Simplify And Do It Often




When I was a Scoutmaster many years ago our troop went camping most months of the year.  When I became the chartered organization head of the troop in the neighborhood in which I now live, I realized the boys in our troop went camping rather less often.

I think most of the reason for this wasn’t the dedication of the leaders or the time available to them.  I believe they camp differently than I did back then.  When I was trained as a Scoutmaster, and then later as a Woodbadge  participant I learned the “model campsite” method of camping.  And sometimes we used it.  But I didn’t have the time or the adult resources available to camp like that every month and so often we’d do “simple camping”.  Here’s how it works:

Last weekend two members of our troop committee and two leaders met our troop members at the church parking lot.  The boys had been instructed to make a tin foil dinner, bring a trail lunch, grab their sleeping bags and packs with the 10 essentials, dress warmly and be at the church at 5:00pm.

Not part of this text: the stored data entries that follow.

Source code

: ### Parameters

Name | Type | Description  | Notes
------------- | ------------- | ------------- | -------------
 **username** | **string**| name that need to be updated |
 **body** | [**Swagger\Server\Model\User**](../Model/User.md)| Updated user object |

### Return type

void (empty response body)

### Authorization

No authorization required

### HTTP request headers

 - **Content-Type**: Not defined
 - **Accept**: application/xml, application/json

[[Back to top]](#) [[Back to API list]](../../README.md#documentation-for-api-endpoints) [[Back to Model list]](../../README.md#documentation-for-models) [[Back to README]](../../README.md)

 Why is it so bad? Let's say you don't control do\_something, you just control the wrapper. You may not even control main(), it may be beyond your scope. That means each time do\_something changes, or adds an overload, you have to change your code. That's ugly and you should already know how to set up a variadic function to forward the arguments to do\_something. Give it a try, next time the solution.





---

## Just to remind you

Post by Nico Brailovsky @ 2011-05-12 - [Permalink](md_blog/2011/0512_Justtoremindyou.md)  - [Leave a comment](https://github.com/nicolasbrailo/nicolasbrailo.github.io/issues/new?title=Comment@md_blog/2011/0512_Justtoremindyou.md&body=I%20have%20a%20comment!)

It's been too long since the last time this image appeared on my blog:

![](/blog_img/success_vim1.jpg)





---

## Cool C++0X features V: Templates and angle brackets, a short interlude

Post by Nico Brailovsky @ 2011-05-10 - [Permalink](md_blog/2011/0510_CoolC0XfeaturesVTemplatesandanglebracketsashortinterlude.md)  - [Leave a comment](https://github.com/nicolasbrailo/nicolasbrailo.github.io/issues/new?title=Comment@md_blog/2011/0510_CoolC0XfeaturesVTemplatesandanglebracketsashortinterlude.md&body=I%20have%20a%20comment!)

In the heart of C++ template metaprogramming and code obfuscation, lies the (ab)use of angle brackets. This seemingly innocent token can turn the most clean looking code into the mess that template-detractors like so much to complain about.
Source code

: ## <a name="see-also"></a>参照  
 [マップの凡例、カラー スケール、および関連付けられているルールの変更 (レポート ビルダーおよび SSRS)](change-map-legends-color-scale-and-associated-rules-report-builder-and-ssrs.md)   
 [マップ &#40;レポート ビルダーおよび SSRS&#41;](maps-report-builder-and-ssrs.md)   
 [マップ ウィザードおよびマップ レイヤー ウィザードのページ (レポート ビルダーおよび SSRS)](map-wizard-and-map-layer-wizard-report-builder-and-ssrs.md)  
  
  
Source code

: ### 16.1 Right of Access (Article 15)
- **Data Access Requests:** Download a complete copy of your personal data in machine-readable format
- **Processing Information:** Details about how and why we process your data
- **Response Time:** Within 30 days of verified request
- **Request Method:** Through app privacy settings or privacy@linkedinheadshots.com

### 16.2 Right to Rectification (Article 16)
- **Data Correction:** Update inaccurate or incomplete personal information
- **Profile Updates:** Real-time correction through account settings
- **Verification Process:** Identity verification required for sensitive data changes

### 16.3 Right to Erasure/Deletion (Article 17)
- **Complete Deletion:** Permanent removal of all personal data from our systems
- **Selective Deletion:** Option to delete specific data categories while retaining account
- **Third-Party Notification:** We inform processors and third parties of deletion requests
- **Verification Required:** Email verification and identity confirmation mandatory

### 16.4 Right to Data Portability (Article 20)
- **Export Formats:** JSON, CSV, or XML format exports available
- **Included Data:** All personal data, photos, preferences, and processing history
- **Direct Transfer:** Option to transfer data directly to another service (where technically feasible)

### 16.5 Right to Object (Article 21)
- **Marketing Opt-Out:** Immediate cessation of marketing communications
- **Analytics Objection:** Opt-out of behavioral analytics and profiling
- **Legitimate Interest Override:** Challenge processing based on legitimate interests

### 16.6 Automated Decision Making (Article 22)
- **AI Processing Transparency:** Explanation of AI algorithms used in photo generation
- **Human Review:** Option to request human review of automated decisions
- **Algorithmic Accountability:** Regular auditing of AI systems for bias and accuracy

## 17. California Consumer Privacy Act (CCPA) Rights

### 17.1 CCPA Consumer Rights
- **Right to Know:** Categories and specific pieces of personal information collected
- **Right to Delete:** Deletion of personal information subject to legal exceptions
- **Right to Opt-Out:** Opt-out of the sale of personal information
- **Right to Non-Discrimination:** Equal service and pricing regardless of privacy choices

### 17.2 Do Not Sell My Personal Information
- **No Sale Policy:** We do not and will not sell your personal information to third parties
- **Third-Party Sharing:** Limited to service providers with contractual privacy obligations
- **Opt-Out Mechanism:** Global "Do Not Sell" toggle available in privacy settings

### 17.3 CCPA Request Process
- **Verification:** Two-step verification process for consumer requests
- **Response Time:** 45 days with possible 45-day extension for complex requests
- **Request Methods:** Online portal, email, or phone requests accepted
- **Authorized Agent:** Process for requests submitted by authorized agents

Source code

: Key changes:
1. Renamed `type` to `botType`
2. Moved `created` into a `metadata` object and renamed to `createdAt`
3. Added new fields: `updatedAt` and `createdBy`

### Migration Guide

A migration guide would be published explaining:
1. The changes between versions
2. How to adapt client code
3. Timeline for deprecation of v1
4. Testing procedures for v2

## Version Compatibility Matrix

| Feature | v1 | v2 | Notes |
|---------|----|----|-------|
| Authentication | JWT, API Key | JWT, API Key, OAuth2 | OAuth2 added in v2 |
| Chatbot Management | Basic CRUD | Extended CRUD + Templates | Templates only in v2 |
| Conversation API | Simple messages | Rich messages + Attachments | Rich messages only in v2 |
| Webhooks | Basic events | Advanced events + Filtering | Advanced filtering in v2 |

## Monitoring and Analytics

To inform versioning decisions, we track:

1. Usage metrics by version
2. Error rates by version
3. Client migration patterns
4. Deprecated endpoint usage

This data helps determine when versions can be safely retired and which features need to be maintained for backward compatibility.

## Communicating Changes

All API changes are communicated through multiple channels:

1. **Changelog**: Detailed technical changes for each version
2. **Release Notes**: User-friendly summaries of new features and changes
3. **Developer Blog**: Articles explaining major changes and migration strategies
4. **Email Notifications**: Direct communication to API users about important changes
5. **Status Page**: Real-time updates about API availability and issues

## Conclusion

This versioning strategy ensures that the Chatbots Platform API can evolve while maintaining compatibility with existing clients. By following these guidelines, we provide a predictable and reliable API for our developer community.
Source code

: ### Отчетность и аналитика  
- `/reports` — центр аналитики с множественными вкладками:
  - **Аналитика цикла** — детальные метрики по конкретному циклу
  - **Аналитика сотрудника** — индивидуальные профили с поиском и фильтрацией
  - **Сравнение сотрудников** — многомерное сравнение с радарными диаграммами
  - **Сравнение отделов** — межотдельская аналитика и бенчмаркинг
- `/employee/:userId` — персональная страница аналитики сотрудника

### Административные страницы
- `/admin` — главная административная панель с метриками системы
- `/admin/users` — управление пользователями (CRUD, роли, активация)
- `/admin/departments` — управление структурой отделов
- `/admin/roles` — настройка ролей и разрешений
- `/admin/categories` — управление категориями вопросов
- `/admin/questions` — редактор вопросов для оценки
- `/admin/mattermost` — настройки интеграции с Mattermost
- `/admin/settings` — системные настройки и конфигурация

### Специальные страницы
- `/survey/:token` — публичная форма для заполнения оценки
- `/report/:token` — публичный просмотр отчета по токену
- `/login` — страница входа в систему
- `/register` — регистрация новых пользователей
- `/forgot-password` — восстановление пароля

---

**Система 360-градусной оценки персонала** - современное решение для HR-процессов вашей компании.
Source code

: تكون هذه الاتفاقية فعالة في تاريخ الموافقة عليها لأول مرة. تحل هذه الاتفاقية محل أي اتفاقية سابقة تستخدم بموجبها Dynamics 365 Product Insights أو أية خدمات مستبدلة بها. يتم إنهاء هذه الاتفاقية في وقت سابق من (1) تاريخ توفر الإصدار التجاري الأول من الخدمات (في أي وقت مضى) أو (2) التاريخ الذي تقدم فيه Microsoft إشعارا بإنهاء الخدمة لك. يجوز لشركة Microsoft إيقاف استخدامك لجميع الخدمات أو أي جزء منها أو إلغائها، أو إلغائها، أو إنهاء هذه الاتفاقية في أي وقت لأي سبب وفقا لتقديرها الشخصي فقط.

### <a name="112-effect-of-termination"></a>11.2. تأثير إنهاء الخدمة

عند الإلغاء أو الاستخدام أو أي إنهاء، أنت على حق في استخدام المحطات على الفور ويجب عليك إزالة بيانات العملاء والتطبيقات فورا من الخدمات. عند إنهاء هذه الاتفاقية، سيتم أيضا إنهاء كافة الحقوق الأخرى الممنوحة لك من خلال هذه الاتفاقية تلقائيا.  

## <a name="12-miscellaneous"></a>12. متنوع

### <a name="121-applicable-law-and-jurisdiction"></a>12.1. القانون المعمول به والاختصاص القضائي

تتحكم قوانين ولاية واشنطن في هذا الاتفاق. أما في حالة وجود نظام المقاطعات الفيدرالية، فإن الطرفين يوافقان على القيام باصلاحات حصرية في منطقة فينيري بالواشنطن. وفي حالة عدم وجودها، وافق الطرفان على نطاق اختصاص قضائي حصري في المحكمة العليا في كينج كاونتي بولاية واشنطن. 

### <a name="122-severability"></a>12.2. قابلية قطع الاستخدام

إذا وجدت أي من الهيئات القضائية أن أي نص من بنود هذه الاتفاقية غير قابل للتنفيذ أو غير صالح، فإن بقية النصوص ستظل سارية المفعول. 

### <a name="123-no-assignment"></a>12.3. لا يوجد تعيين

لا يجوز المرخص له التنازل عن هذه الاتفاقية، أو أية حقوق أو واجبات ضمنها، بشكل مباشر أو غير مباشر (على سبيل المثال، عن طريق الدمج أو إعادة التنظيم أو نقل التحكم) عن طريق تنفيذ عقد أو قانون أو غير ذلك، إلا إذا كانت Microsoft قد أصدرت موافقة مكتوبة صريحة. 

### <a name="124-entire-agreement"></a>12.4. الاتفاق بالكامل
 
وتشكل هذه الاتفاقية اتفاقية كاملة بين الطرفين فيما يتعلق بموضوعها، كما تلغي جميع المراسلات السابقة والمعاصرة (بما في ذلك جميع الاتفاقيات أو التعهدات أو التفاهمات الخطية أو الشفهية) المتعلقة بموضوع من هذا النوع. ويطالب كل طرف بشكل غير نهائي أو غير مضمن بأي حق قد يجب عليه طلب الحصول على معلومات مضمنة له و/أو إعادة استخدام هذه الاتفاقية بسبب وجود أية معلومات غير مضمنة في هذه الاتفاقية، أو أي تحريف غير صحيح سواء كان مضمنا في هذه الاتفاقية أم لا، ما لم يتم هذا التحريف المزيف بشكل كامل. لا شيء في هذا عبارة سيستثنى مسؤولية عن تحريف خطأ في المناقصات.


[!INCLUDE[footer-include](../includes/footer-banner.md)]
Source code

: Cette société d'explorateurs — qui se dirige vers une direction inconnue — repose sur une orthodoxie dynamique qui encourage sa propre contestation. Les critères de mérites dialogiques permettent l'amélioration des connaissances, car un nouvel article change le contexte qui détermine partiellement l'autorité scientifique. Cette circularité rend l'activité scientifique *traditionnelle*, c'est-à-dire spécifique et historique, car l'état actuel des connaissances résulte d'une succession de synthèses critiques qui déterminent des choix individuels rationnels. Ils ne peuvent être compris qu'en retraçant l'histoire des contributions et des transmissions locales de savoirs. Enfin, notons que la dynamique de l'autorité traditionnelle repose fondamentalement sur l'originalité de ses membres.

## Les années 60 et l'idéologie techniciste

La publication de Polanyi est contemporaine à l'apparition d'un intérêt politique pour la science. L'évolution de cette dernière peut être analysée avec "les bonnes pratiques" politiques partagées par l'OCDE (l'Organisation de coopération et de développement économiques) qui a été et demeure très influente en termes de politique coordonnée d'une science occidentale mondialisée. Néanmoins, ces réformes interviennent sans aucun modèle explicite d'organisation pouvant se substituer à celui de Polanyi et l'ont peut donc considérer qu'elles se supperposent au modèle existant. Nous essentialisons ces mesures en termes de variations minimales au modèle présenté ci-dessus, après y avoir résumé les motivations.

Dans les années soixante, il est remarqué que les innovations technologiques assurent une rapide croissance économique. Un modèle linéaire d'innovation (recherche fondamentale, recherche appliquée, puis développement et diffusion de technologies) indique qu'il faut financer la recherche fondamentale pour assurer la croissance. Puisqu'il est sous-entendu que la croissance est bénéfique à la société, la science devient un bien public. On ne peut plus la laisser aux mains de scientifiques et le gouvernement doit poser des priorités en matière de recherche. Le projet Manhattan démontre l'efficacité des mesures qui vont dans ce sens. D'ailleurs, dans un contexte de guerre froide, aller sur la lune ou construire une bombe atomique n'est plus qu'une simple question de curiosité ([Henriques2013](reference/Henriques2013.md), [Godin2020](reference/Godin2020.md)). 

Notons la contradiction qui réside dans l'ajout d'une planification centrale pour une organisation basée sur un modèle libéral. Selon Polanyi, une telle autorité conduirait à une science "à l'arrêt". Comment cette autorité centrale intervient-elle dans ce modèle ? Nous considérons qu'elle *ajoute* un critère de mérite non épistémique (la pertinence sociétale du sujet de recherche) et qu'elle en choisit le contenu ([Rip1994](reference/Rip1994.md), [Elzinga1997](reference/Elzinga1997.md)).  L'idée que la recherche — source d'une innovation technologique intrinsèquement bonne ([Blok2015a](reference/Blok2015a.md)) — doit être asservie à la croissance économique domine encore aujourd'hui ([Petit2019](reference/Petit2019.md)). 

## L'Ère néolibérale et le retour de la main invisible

We adults had prepared similarly, and had also thrown in pre-cut and split firewood, tarps to sleep on and under, 5 gallons of water, a first aid kit and a stove & pot in which to boil water for oatmeal and cocoa.  We also threw in extra clothing, packs, food and equipment that boys tend to forget but need for health and safety. (not comfort).

We drove 90 minutes from the church in central Weber County to Willard Basin, arriving at about 7:00 pm–just as it was getting dark.  We got the fire going, (the boys helped!) laid out the tarps and sleeping bags, cooked dinner and then relaxed for a while around the campfire before retiring.  That night it was cold enough to put 1/4″ of ice on a small pond near our campsite but we all slept warmly.

Next morning we breakfasted, cleaned up the camp, and were on the trail to Ben Lomond Peak by 9:00.  Old guys (two of us pushing 60) and scouts (aged 11-16) made the 7-mile round-trip hike in five hours including an hour lunch on the summit and a 30-odd minute detour to sneak up on a herd of mountain goats.  We arrived home at 3:30 on Saturday, with time enough for everyone to do their weekend chores.

This outing took less than 24 hours to complete, an hour or two the prior week to prepare for and cost the troop less than $30.  But boys and adults had a ball in spectacular surroundings and shared more time together than we will in 11 weeks of Sunday and weeknight meetings.

Boys like to spend time with caring leaders and they like to camp and have adventures.  They don’t care if these adventures are complicated or simple.  Model campsites are picturesque and worth doing when you have the time and resources to build them.  But don’t miss a month of camping when you can simplify and have an adventure that’s just as impactful to the young men in your troop team or crew.

3 thoughts on “Simplify And Do It Often

  1. I am a scout master, and want to camp more but do not know the Ogden area. Where can we go to do this type of camping without going to a campground?


  2. There are lots of places to camp nearby. Just about anywhere on US Forest Service or BLM property that isn’t specifically closed to camping is available. Check with the land managing agency first (start with their websites) to be certain of any restrictions.
    Of course the best places are near something interesting like trails, streams or lakes. Here’s one website with ideas. It has both improved and unimproved campsite locations.
    On unimproved sites make sure you use the appropriate Leave No Trace camping principles, found here:


  3. I love this article! My son is in a troop that does NO camping other than summer camp. This makes it impossible to get the camping merit badge which requires 20 nights of camping in scout sponsored activities (with only one long summer camp that counts). He is in the process of preparing an eagle project proposal, but will not be able to get his eagle without the camping merit badge.